Wednesday, December 06, 2006

Two Brothers

Every few weeks, we make a trip to the flea market at Bab El Khemis to check out what’s new at our favorite stalls. Two of our preferred haunts are stalls manned by two brothers, Abdelselik and M’hamoud. One is on a very seedy side alley, where you literally pick your way around piles of old doors, mounds of twisted rebar, broken appliances and quasi-shelters that function much like a homeless tent village. M’hamoud runs this shop and he specializes in 60s and 70s lighting with some other oddball stuff thrown in – ice buckets, vases, picture frames, bad paintings, and the like.

Abdelselik’s stall is on one of the main routes that radiate from the market’s central T. I always know we’re close when we reach a fellow who sells old porcelain bathtubs, sinks and toilets. Here, we’ve found derelict club chairs with Deco-style bentwood arms, more mid-Century lighting, Saarinen tulip chairs, and a wolf skin rug.

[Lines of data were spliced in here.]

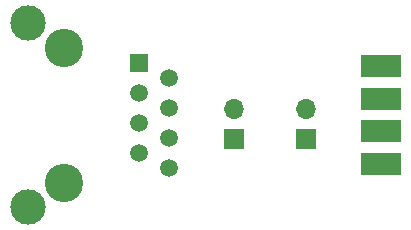
<source format=gbr>
%TF.GenerationSoftware,KiCad,Pcbnew,7.0.1*%
%TF.CreationDate,2023-10-03T11:55:05-04:00*%
%TF.ProjectId,CAN Adapter,43414e20-4164-4617-9074-65722e6b6963,rev?*%
%TF.SameCoordinates,Original*%
%TF.FileFunction,Soldermask,Bot*%
%TF.FilePolarity,Negative*%
%FSLAX46Y46*%
G04 Gerber Fmt 4.6, Leading zero omitted, Abs format (unit mm)*
G04 Created by KiCad (PCBNEW 7.0.1) date 2023-10-03 11:55:05*
%MOMM*%
%LPD*%
G01*
G04 APERTURE LIST*
%ADD10R,1.700000X1.700000*%
%ADD11O,1.700000X1.700000*%
%ADD12R,3.480000X1.846667*%
%ADD13C,3.250000*%
%ADD14R,1.500000X1.500000*%
%ADD15C,1.500000*%
%ADD16C,3.000000*%
G04 APERTURE END LIST*
D10*
%TO.C,JP1*%
X145542000Y-91948000D03*
D11*
X145542000Y-89408000D03*
%TD*%
D10*
%TO.C,JP2*%
X151638000Y-91948000D03*
D11*
X151638000Y-89408000D03*
%TD*%
D12*
%TO.C,J1*%
X158037500Y-85761000D03*
X158037500Y-88531000D03*
X158037500Y-91301000D03*
X158037500Y-94071000D03*
%TD*%
D13*
%TO.C,J2*%
X131139000Y-84201000D03*
X131139000Y-95631000D03*
D14*
X137489000Y-85471000D03*
D15*
X140029000Y-86741000D03*
X137489000Y-88011000D03*
X140029000Y-89281000D03*
X137489000Y-90551000D03*
X140029000Y-91821000D03*
X137489000Y-93091000D03*
X140029000Y-94361000D03*
D16*
X128089000Y-82146000D03*
X128089000Y-97686000D03*
%TD*%
M02*

</source>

Both brothers are in their early twenties and greet us by name and with broad smiles. Samuel has even graduated to a double-cheek kiss from both. Abdelselik has longish wavy hair held under a baseball cap, baggy jeans, and is usually lounging in the sun half-asleep when we come by his booth. M’hamoud, on the other hand, wears a djellabah, round wire-rim glasses and has a neatly trimmed beard. He’s slight and serious whereas Abdelselik is long-limbed and has the heavy eyelids and laid-back manner of someone who smokes a bit of kif from time to time. If he spoke English, I’m sure hiis speach would be peppered with the word “dude”.

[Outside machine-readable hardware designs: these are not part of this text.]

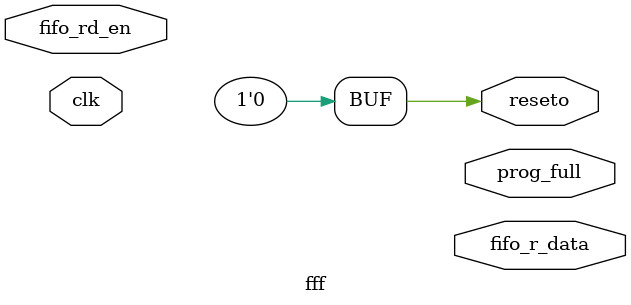
<source format=v>
`timescale 1ns / 1ps

module fff(clk,fifo_rd_en,fifo_r_data,prog_full,reseto);
 input fifo_rd_en;
 input clk;
// input key;
 output reseto;
 output [31:0] fifo_r_data;
 output prog_full;
 
 reg [3:0] count;
 reg reseto;
 
 reg fifo_wr_en;
 reg [31:0] fifo_w_data;
 
 initial 
 begin
 reseto<=0;
 fifo_w_data<=32'h00000000;
 fifo_wr_en<=1'b0;
 count<=4'd0;
 
end
always @(posedge clk )
begin
if(count<4'd10)
 count<=count+1'b1;
 else
 count<=count;
 end
//always @(posedge clk )
//begin
//if(count==4'd10)
//begin
// en<=1 ;
//  reseto<=1 ;
//  end
// else
//reseto <= 0;
//end
//end
//always @(posedge clk )
//begin
// if(rd)
//  cout<=cout+32'h00000001;
// else
//  cout<=cout+32'h00000000;
//end



//Ð´fifo
always @(negedge clk )
begin
  if (full==1'b0)             //Èç¹ûfifo²»ÂúµÄ»°
   begin
    fifo_wr_en<=1'b1;
	 fifo_w_data<=fifo_w_data+1'b1;
	end
  else
    fifo_wr_en<=1'b0;
end
	 
    



endmodule
</source>
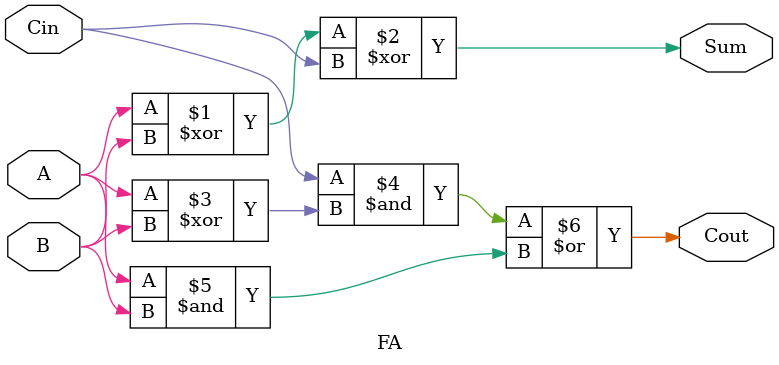
<source format=v>
  	                                            		

module FullAdd4( A,B,Cin,Sum,Cout);                	
    input [3:0] A, B;
    input Cin; 			
    output [3:0] Sum;
    output Cout;

                   	          	
// Apna Code idhar hai 
	wire c0 , c1 , c2 ; // Intermediate Carry 
	
	FA fa1 ( A[0] , B[0] , Cin , Sum[0] , c0 ) ; 
	FA fa2 ( A[1] , B[1] , c0 , Sum[1] , c1 ) ; 
	FA fa3 ( A[2] , B[2] , c1 , Sum[2] , c2 ) ; 
	FA fa4 ( A[3] , B[3] , c2 , Sum[3] , Cout ) ; 


endmodule // Majority  


//One bit adder defined here, which is to be used bitwise on the 4 bit Adder Application 
module FA ( A, B, Cin , Sum , Cout ) ; 
	input  A , B , Cin ; 
	output Sum, Cout ; 
	assign Sum = A^B^Cin  ; 
	assign Cout =  ( Cin&(A^B) | (A&B) ) ; 
endmodule 


    
</source>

Although Abdelselik grabs me by he hand in greeting, and upon last visit bestowed a quick kiss on either cheek, M’hamoud refuses even to shake my hand. It’s not that he isn’t friendly, on the contrary, he’s chatty and always remembers things we’ve liked, asks how recent purchases look in the house . . . it’s just that he’s a stricter Muslim than his brother and won’t touch a woman, let alone another man’s wife. Even when the woman’s husband is standing right there and he’s just kissed and hugged him in a warm embrace. The first time he shunned my handshake I was a bit put-off. M’hamoud was apologetic and touched his hand to his beard as he explained why he had to refuse my proffered hand. The beard, we’ve come to learn, is a sign of someone who takes Islam very seriously; Hamoud actually calls these men “barbes,” which means beard in French, with uncommon derision. He associates them with fundamentalist Islam, which is always a hot-button issue here.

Sometimes I like to think about the origins of one of M’hamoud’s modish plexi-and-mirror chandeliers. I imagine the piece hanging in a swanky Parisian apartment, looking down on a party epitomizing the sex, drugs and rock and roll era. I wonder if the irony of his wares registers with M’hamoud.